The recent US Dietary Guidelines provide more encouragement for fruit and vegetable intake than did previous versions but did not provide consumers with enough information to allow them to meaningfully increase their intakes of specific fruit and vegetables. For example, consumers have become aware of the benefits of lycopene and lutein through information about dietary supplements, but inadequate attention has been paid to enhancing the intake of plant-based foods, such as tomato products and green or yellow vegetables, which provide these phytochemicals. Changes in dietary patterns to emphasize the intake of specific fruit and vegetables, together with dietary supplementation with combinations of key antioxidants and phytochemicals, could provide a powerful strategy for the reduction of the risk of lung cancer and other common epithelial cancers (9). More research is needed on the effects of combinations of individual carotenoids obtained from foods and dietary supplements using specific and relevant biomarkers to strengthen the scientific base for more aggressive and specific dietary recommendations aimed at reducing the incidence of common forms of cancer, including lung cancers not related to smoking, gastric cancer, prostate cancer, and other common forms of cancer in which carotenoids appear to play an important role.

REFERENCES

  1. World Cancer Research Fund/American Institute for Cancer Research. Food, nutrition and the prevention of cancer: a global perspective. Washington, DC: American Institute for Cancer Research, 1997.

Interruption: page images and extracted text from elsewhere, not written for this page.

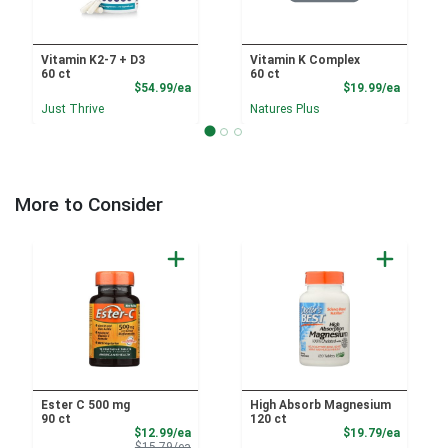
Vitamin K2-7 + D3
Vitamin K Complex
60 ct
60 ct
Product Price
Product
$54.99/ea
$19.99/ea
Just Thrive
Natures Plus
More to Consider
Ester C 500 mg
High Absorb Magnesium
90 ct
120 ct
Sale Price
Product
$12.99/ea
$19.79/ea
Product Price
$15.79/ea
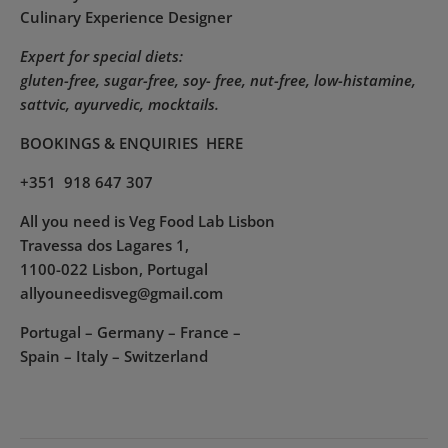
Culinary Experience Designer
Expert for special diets:
gluten-free, sugar-free, soy- free, nut-free, low-histamine,
sattvic, ayurvedic, mocktails.
BOOKINGS & ENQUIRIES
HERE
+351 918 647 307
All you need is Veg Food Lab Lisbon
Travessa dos Lagares 1,
1100-022 Lisbon, Portugal
allyouneedisveg@gmail.com
Portugal – Germany – France –
Spain – Italy – Switzerland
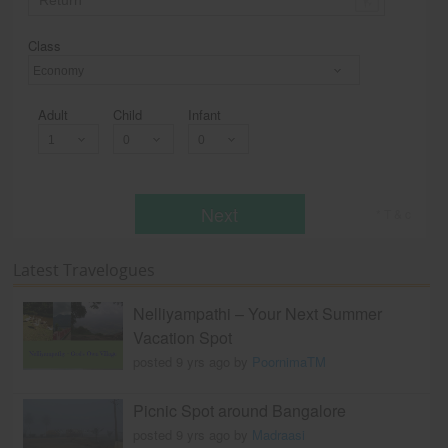
Class
Economy
Adult
Child
Infant
Next
* T & c
Latest Travelogues
Nelliyampathi – Your Next Summer
Vacation Spot
posted 9 yrs ago by
PoornimaTM
Picnic Spot around Bangalore
posted 9 yrs ago by
Madraasi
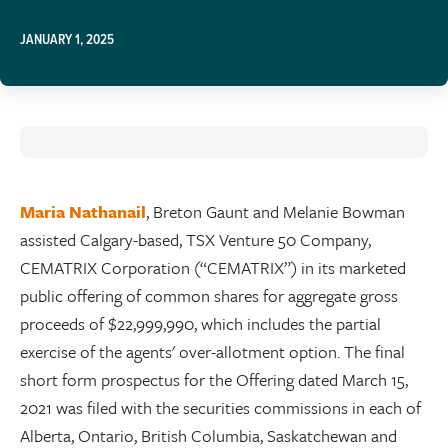
JANUARY 1, 2025
Maria Nathanail
, Breton Gaunt and Melanie Bowman
assisted Calgary-based, TSX Venture 50 Company,
CEMATRIX Corporation (“CEMATRIX”) in its marketed
public offering of common shares for aggregate gross
proceeds of $22,999,990, which includes the partial
exercise of the agents' over-allotment option. The final
short form prospectus for the Offering dated March 15,
2021 was filed with the securities commissions in each of
Alberta, Ontario, British Columbia, Saskatchewan and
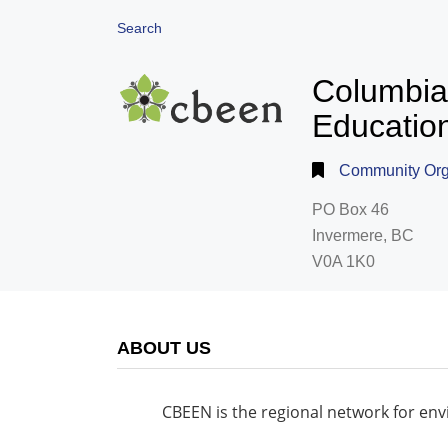
Search
Columbia
Educatio
Community Orga
PO Box 46
Invermere, BC
V0A 1K0
ABOUT US
CBEEN is the regional network for en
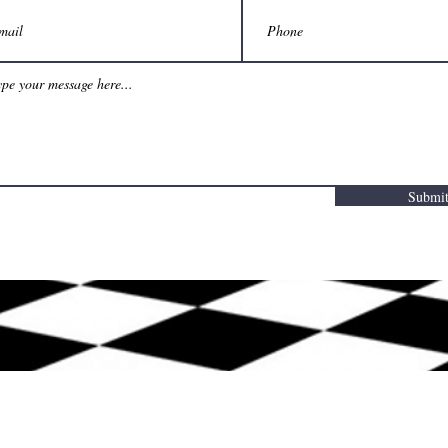
Submi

  2. Ziegler RG, Mayne ST, Swanson CA. Nutrition and lung cancer. Cancer Causes Control 1996;7:157–77.[Medline]
  3. Chug-Ahuja JK, Holden JM, Forman MR, Mangels AR, Beecher GR, Lanza E. The development and application of a carotenoid database for fruits, vegetables, and selected multicomponent foods. J Am Diet Assoc 1993;93:318–23.[Medline]
  4. Michaud DS, Feskanich D, Rimm EB, et al. Intake of specific carotenoids and risk of lung cancer in 2 prospective US cohorts. Am J Clin Nutr 2000;72:990–7.[Abstract/Free Full Text]
  5. Rao AV, Agarwal S. Effect of diet and smoking on serum lycopene and lipid peroxidation. Nutr Res 1998;18:713–21.
  6. Stahl W, Sies H. Uptake of lycopene and its geometrical isomers is greater from heat-processed than from unprocessed tomato juice. J Nutr 1992;122:2161–6.
  7. Heber D. The resolution diet. New York: Avery Publishing Group, 1999.
  8. Broekmans WMR, Klopping-Ketelaars IAA, Schuuman CRWC, Verhagen H, van den Berg H, Kok FJ, van Poppel G. Fruits and vegetables increase plasma carotenoids and vitamins and decrease homocysteine in humans. J Nutr 2000;130:1578–83.[Abstract/Free Full Text]
  9. Heber D, Go VLW, Blackburn GL, eds. Nutritional oncology. San Diego: Academic Press, 1999.
Received for publication June 20, 2000. Accepted for publication June 26, 2000.